Rusya ekonomisi için 'Türkiye senaryosu' masada
Rusya'da ekonomistler, 2025 yılı için ekonomik durgunluk ve yüksek enflasyonun (stagflasyon) artan bir risk taşıdığına dikkat çekiyor. RBC'nın raporuna göre, “Türk senaryosu” olarak adlandırılan, hem yüksek enflasyonun hem de yüksek faiz oranlarının uzun süre devam ettiği bir ekonomik modelin, Rusya'da oluşmasının önlenmesi gerektiği belirtiliyor. Analistler, Rusya Merkez Bankası’nın (CBR) bu tür bir senaryoyu engellemek için sıkı bir para politikası uyguladığını ifade ediyor.
Rusya’da 2025 yılı için stagflasyon öngörüsü, şu an temel bir senaryo olmasa da risklerin son aylarda arttığı belirtiliyor. Uzmanlar, bu tür bir senaryonun önlenmesi için Merkez Bankası’nın çok yüksek faiz oranları ile ekonomik büyümeyi yavaşlatması ya da düşük faiz oranlarıyla enflasyonu kontrol edememesi arasında bir denge kurması gerektiğini söylüyor. Şu anda yıllık enflasyon yüzde 8,78 seviyesinde ve faiz oranı yüzde 21’e ulaşmış durumda.

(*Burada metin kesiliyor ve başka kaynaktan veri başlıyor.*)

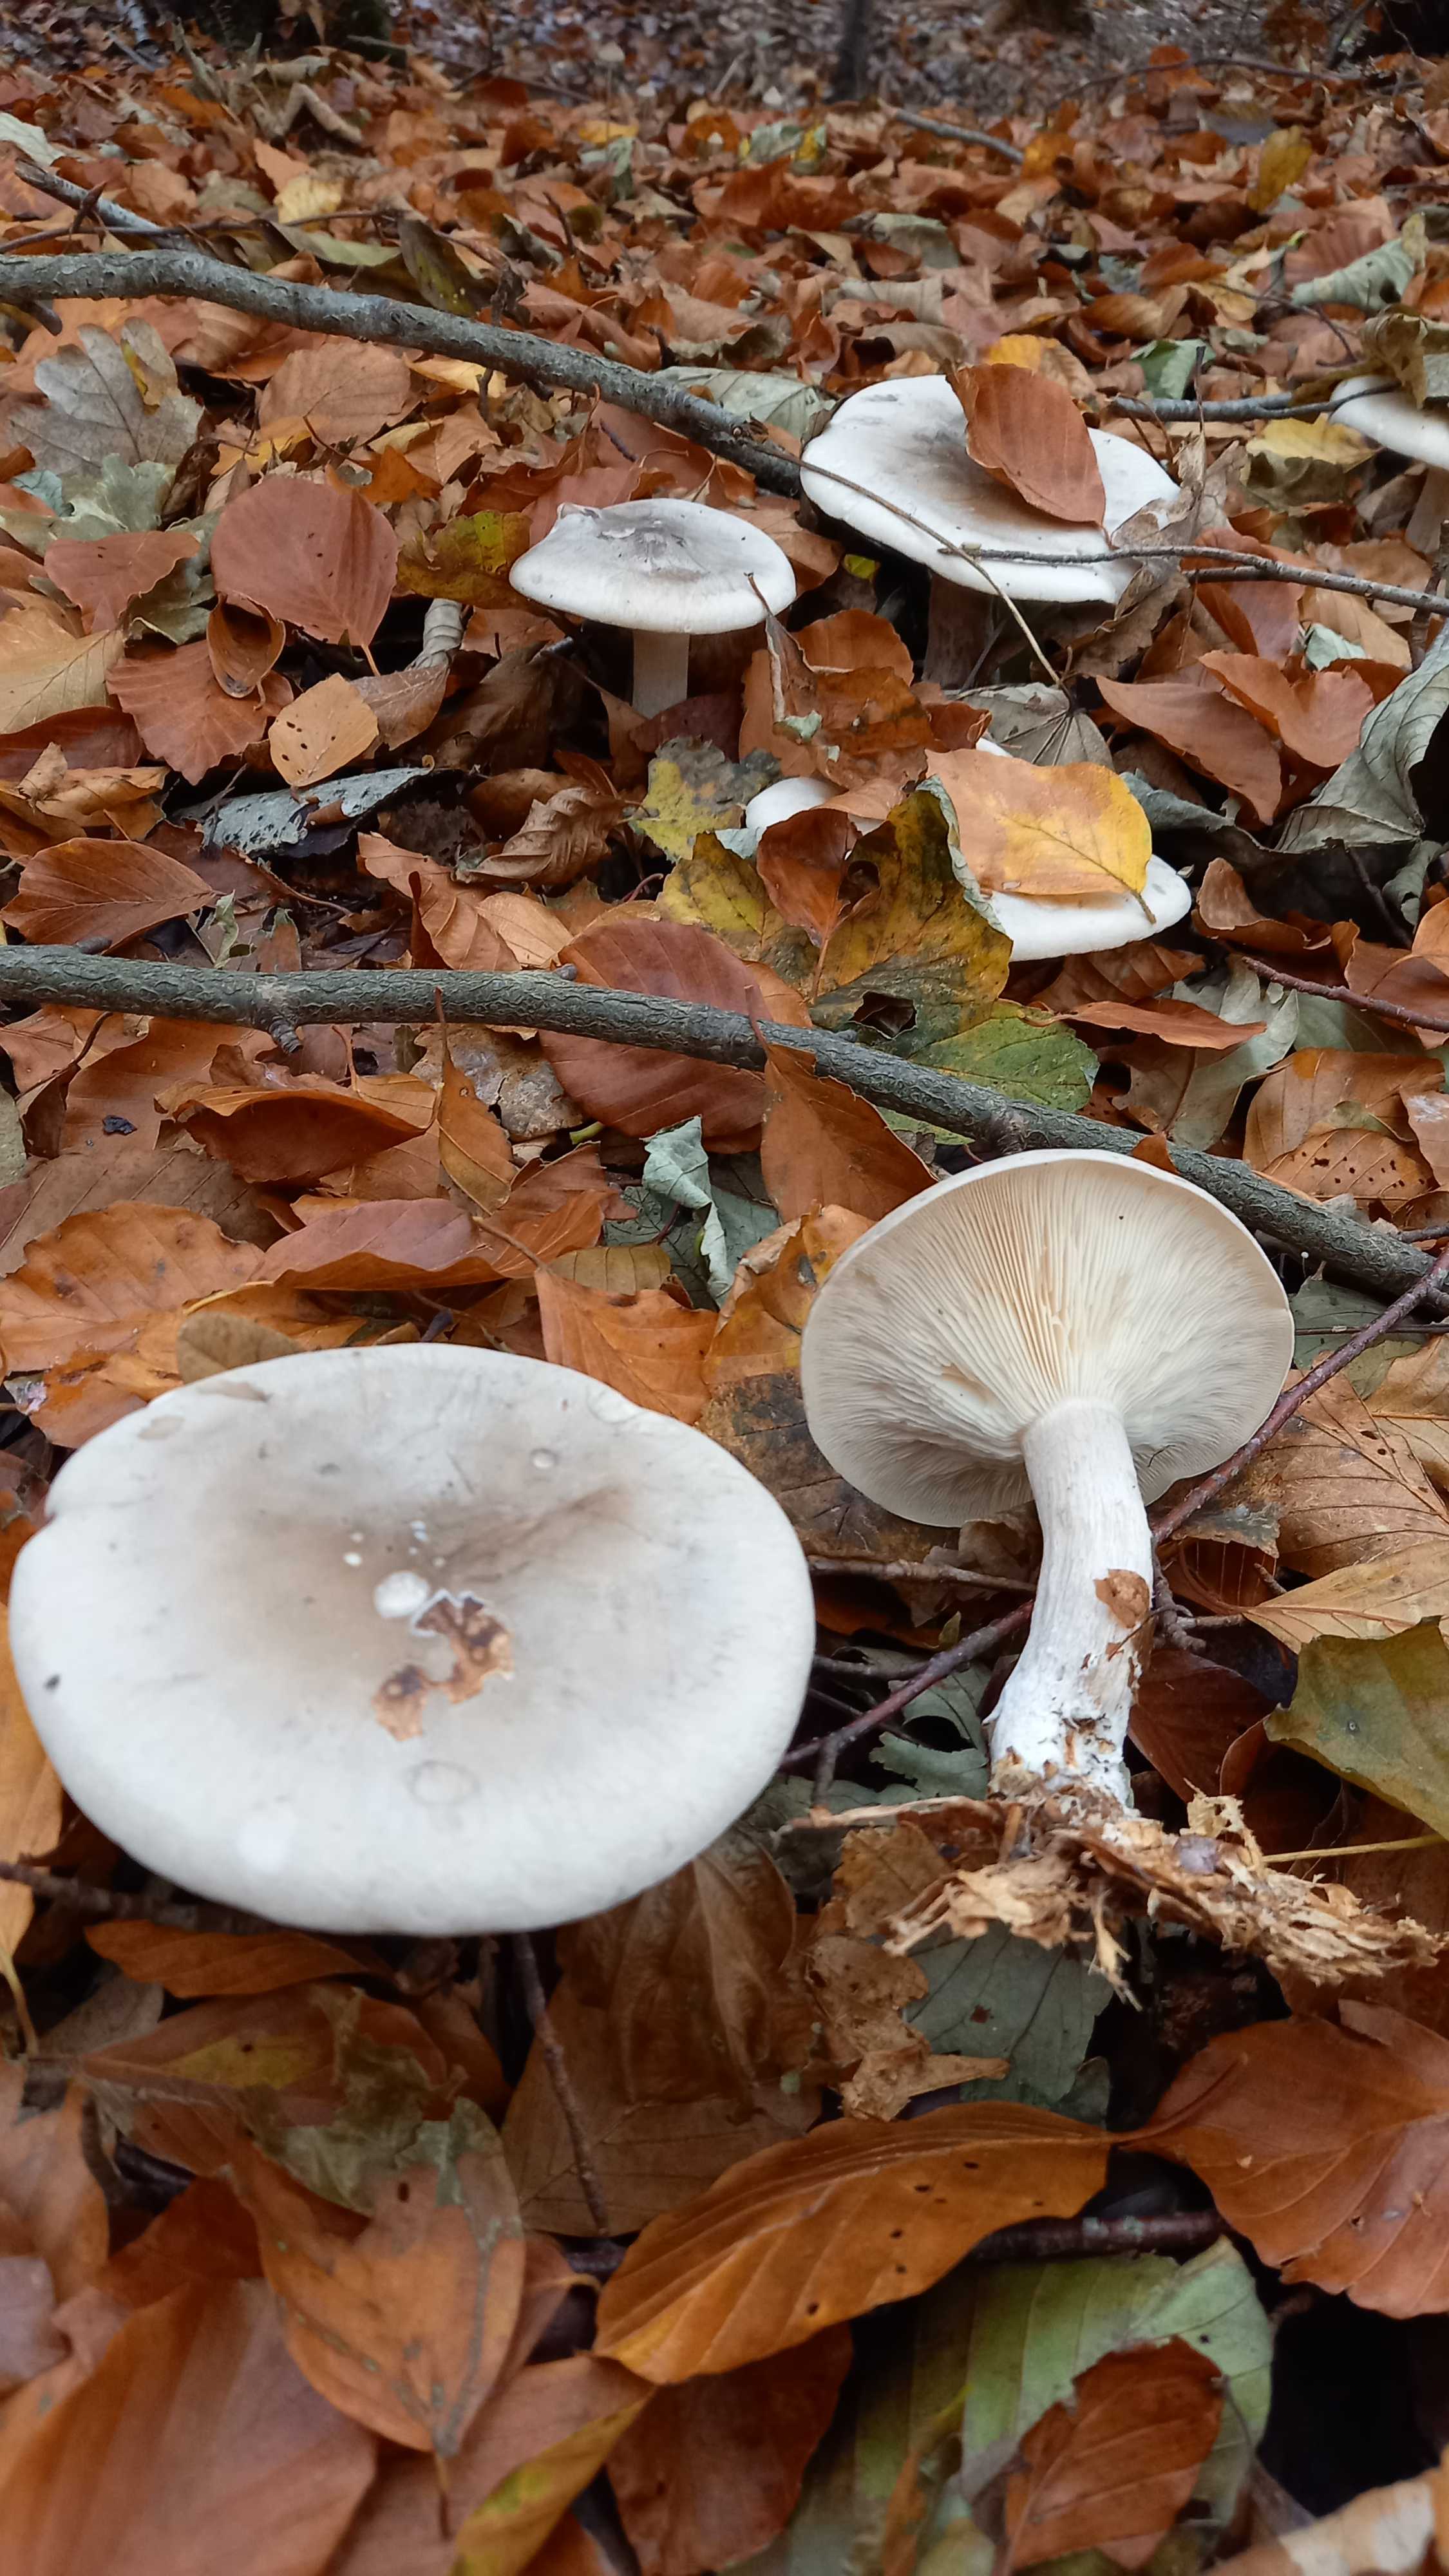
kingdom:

"Türk senaryosu", yüksek faiz oranlarına rağmen enflasyonun düşürülemediği ve ekonomik dengesizliklerin devam ettiği bir durumu ifade ediyor. Türkiye'deki enflasyon oranlarının yüzde 50’nin üzerinde seyretmesi, bu senaryoya yönelik en çarpıcı örnek olarak değerlendiriliyor. Ancak Rus ekonomisi, dolarizasyon ve negatif faiz oranları gibi Türkiye’ye özgü bazı özelliklerden yoksun olduğu için bu senaryonun tam anlamıyla gerçekleşmesi daha az olası görünüyor.
Ekonomistlere göre, Rusya’da stagflasyon riski hâlâ düşük seviyede. Bununla birlikte, ekonomik büyümenin yavaşlaması ve faiz oranlarının etkisinin zamanla daha net hissedilmesi bekleniyor. Uzmanlar, kamu harcamalarının azaltılmasını ve ekonomik büyümenin mevcut kapasitelere uygun bir düzeyde tutulmasını öneriyor. Özellikle savunma sanayii gibi dar bir sektöre yapılan yoğun kamu harcamalarının, ekonomide dengesizliklere yol açabileceği konusunda uyarılarda bulunuluyor.
Rusya Merkez Bankası’nın uyguladığı sıkı para politikası, ekonomiyi "Türk senaryosu"ndan uzak tutma çabası olarak değerlendiriliyor. Ancak bu durumun, uzun vadede ekonomik büyümeyi nasıl etkileyeceği, özellikle uluslararası yaptırımların etkisinin devam ettiği bir ortamda belirsizliğini koruyor.